自分で製作したゲームとコントローラーで遊ぶ京都橘中の生徒(京都市伏見区)

自分で製作したゲームとコントローラーで遊ぶ京都橘中の生徒(京都市伏見区)

レゴブロックで製作したロボットを動かす東山中の生徒たち(京都市左京区)[LF]

レゴブロックで製作したロボットを動かす東山中の生徒たち(京都市左京区)[LF]

 京都の私立中学・高校で、ロボットの製作やプログラミングに取り組む部活動が活発になっている。ロボットの普及や2020年度から小学校でプログラミング教育が必修となることもあって子どもたちや保護者の関心が高まり、新たな部が創設されたり、部員が増えたりしている。

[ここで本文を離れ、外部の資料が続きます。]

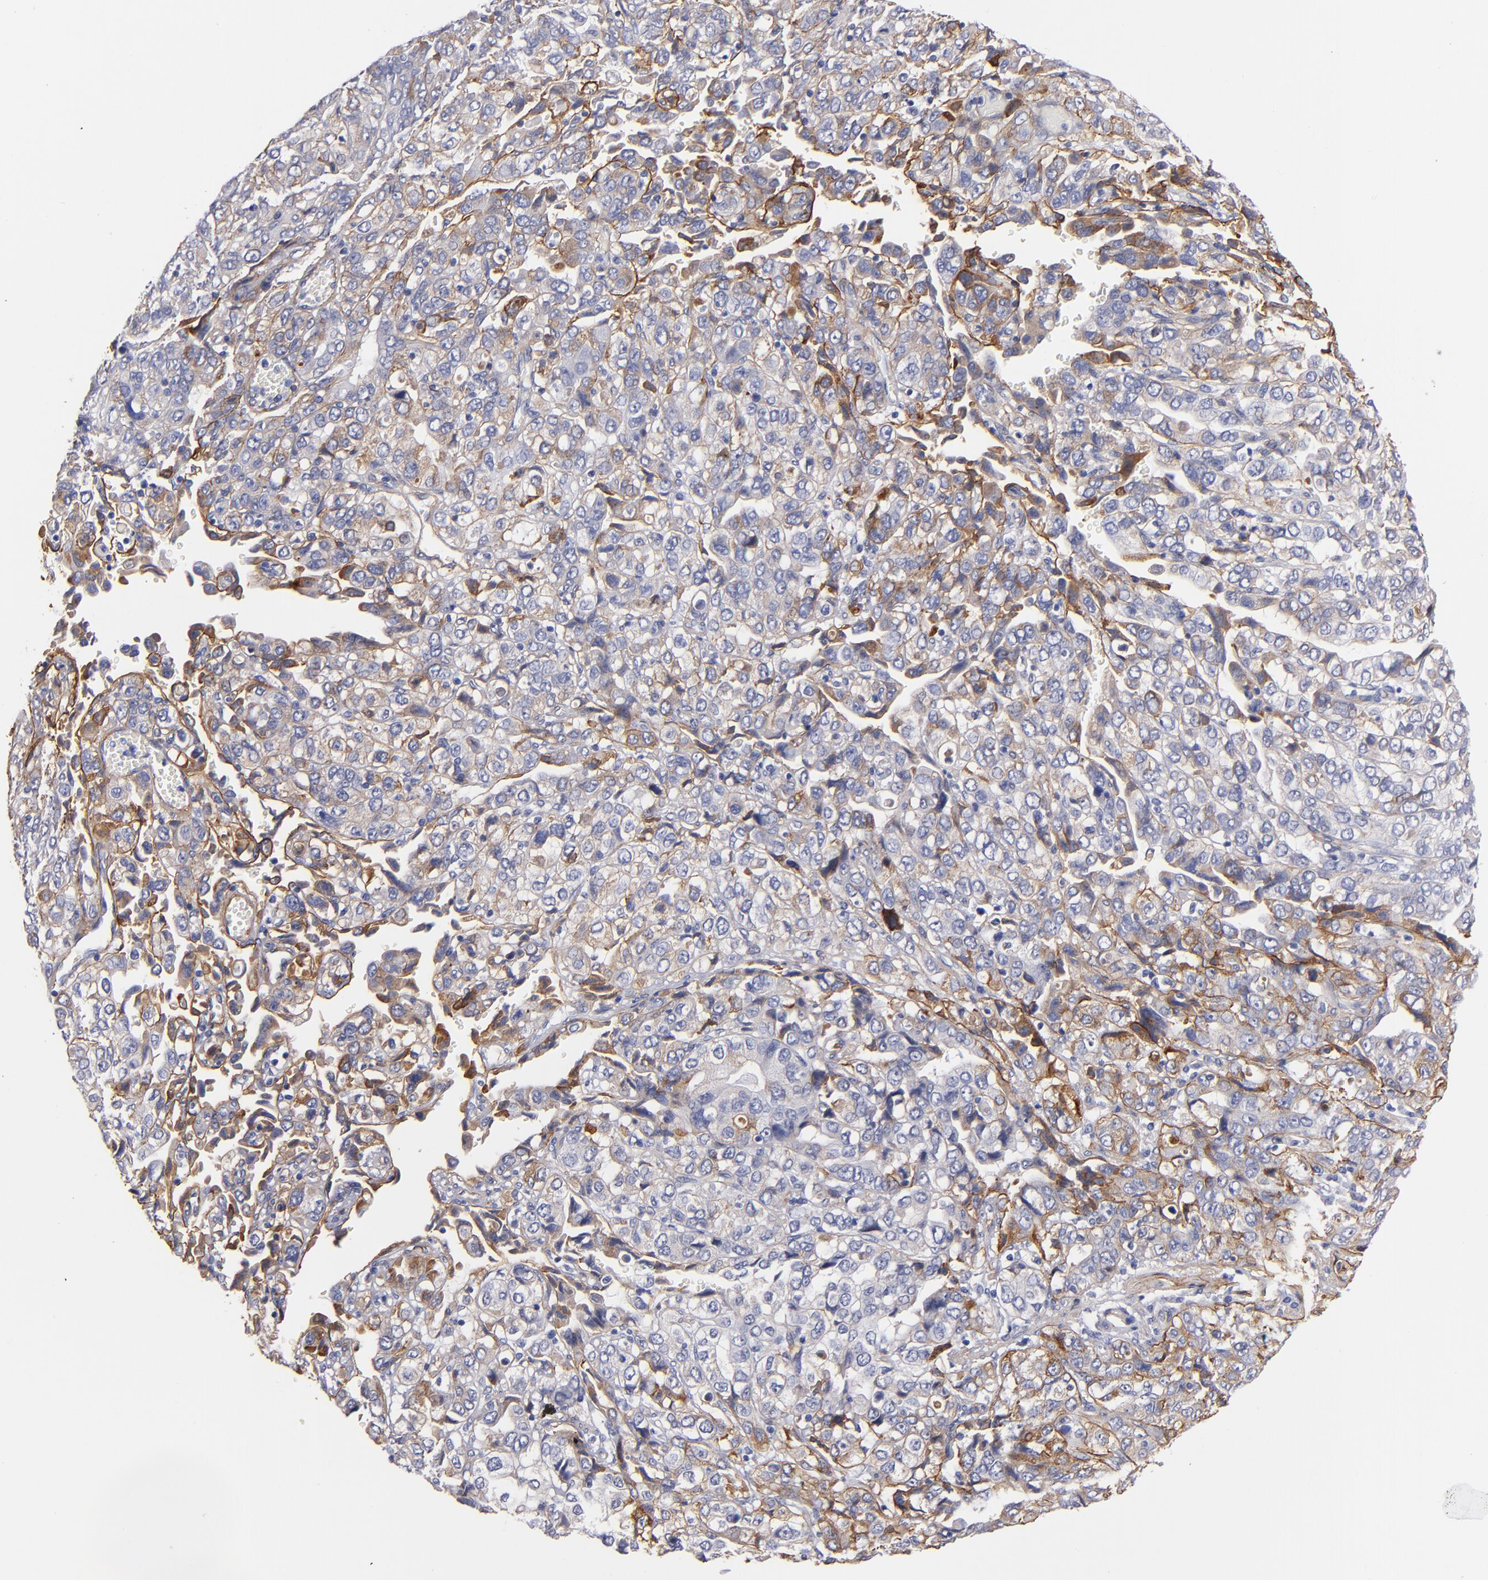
{"staining": {"intensity": "weak", "quantity": ">75%", "location": "cytoplasmic/membranous"}, "tissue": "stomach cancer", "cell_type": "Tumor cells", "image_type": "cancer", "snomed": [{"axis": "morphology", "description": "Adenocarcinoma, NOS"}, {"axis": "topography", "description": "Stomach, upper"}], "caption": "This is an image of IHC staining of adenocarcinoma (stomach), which shows weak positivity in the cytoplasmic/membranous of tumor cells.", "gene": "LAMC1", "patient": {"sex": "male", "age": 76}}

 京都橘中・高(京都市伏見区)は昨年春にロボットプログラミング同好会を立ち上げ、本年度は部に移行した。数年前から同校が催すプログラミング体験会が好評だったことから創部したという。中高生計30人が市販の電子キットを使ってパソコンゲームを作ったり、3Dプリンターでサイコロを作り出したりしている。

 同中2年の国枝眞生さん(13)は「自分で考え、自分だけのゲームなどが作れるのが楽しい。達成感がある」と目を輝かせる。今後は、自ら判断して動く自律型ロボットを製作する計画もあるという。

 東山中・高(左京区)では、05年度に創設したロボット研究会の部員が現在は中高で計約60人にまで増えた。電子部品を付けることができる玩具「レゴブロック」の商品「マインドストーム」を使ったロボットなどを製作しており、自律型ロボットの世界大会への出場歴もある。洛星中・高(北区)でも04年度からロボット研究部(高校は同好会)があり、部員約20人が自律型ロボットの大会優勝などを目指している。

 こうした部活動に関心が高まることについて、東山中・高の羽田法寿教諭は「ロボットが身近になり、それを自分で動かす実体験ができるのが魅力のようだ」と分析する。京都橘中・高の長谷川卓也教諭は「プログラミング教育の必修化も見据えて保護者の関心も年々高まっている」とみる。

 ただ、ある教員は「ロボットを動かすプログラミングは1%のミスでも動かず、性格によって向き、不向きもある」と話す。羽田教諭は「今後さらに技術が発展するだけに、生徒には、ロボットに何ができるかを学んでもらいたい」としている。